3 minute read
ROUGH MILNE MITCHELL
TONY MILNE Rough Milne Mitchell Landscape Architects
FROM THE MOUNTAINS TO THE SEA, TONY MILNE FROM ROUGH MILNE MITCHELL FOLLOWS THE BRAIDED RIVERS OF THE SOUTH ISLAND, TRACING THE CHANGING LANDSCAPE AND RESTORING ECOSYSTEMS. This may seem a little odd, but how good does a braided river look?
I do have a soft spot for the force and volume of the Clutha River/Matu-Au. There is something alluring about its almost languid rhythm. A conduit of flow that does not look back. However, as mighty Matu-Au is, a braided river, it is not. The Rakaia and Waimakariri rivers that flow across the plains of Waitaha resonate strongly. Defining elements within the arable arrangement of this land. These rivers, fulsome with sediment, hence their braided nature, meander seemingly nonchalantly from the mountains to the sea. Wander they do, through the bluestone-clad walls of the Christchurch Airport too. Fascinating when you consider the components of a braided river system and the life it supports. Apt then, that as I drove to Swimming parkrun last weekend, I lent an ear to Country Life on National Radio. A gem of a radio programme. Last Saturday, the east branch of Glenariffe Stream in Canterbury’s Rakaia upstream Gorge was discussed. Spawning salmon too. Previously this stream had been diverted to convert wetland to pasture, an economic reality of farming at the time. The stream is now being naturalised, and fresh mountain water will once again flow through Glenariffe’s east branch. Pasture is now reverting to wetland. A landscape transforming, and as ‘BJ’ Ensor, who farms Glenariffe Station with her husband Mark, pertinently says, “The land definitely wants to do its own thing here… no matter what we’re doing on top of it, it’s always going to revert or try its best to, in this case, be a wetland”.

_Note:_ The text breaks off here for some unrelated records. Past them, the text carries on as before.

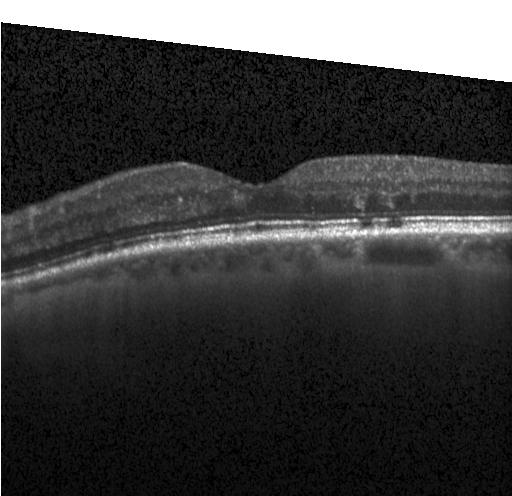 Spectral-domain OCT B-scan: diabetic macular edema.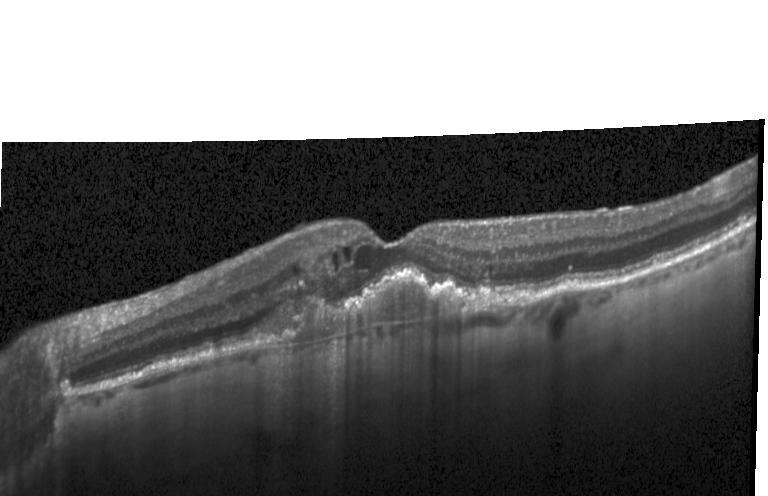

Impression: choroidal neovascularization.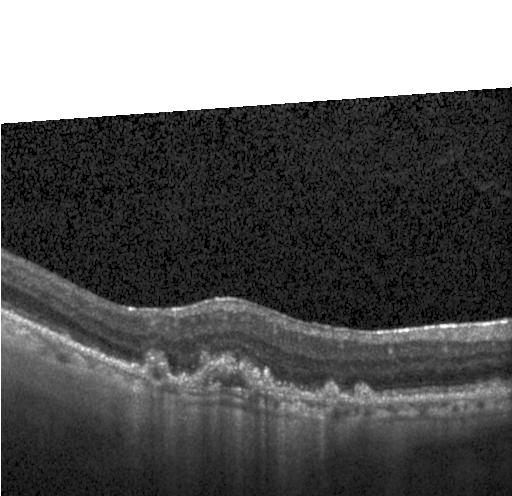
Instrument: Heidelberg Spectralis, optical coherence tomography B-scan. Diagnosis: CNV.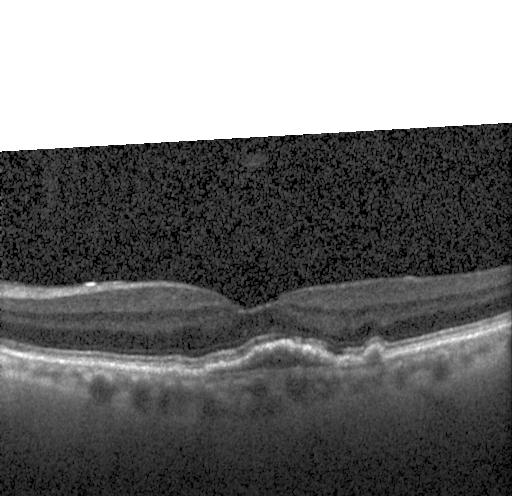
Impression: a choroidal neovascular membrane.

This stream is one of the key fishspawning streams in the Rakaia catchment. I learn this as Fish and Games Steve Terry passionately talks about habitat restoration, the life of a salmon and its proclivity for instream clean gravel beds. As we do for clean sheets, I thought.
As I listened, I recalled I once prepared a landscape plan for Steve and his wife Ginny. Fair to say Ginny was the driver of this, and while I discussed roses with her, Steve enjoyed a beer. While in proximity, I am sure his mind was elsewhere. Rather than a blooming Margaret Merril, he was possibly pondering the conundrum of how to track salmon during their three years at sea. Who can blame him?
Still one of the great unknowns in the life of a salmon, maybe it’s more alluring that we don’t know. The fascination of some of my generation to track their offspring on Snap Maps, I do struggle. Oh, for the freedom of the sea, the youth must think.
Like Steve, as landscape architects, we find ourselves involved in some fantastic opportunities at the farm and high-country station scale. Restoring ecosystems, from fencing a waterway through to biodiversity farm planning provides a wonderful lens to our future productive landscape of Aotearoa.
And back to parkrun. It certainly felt as though I was swimming against the current; relatively easy to track on Snap Maps, though.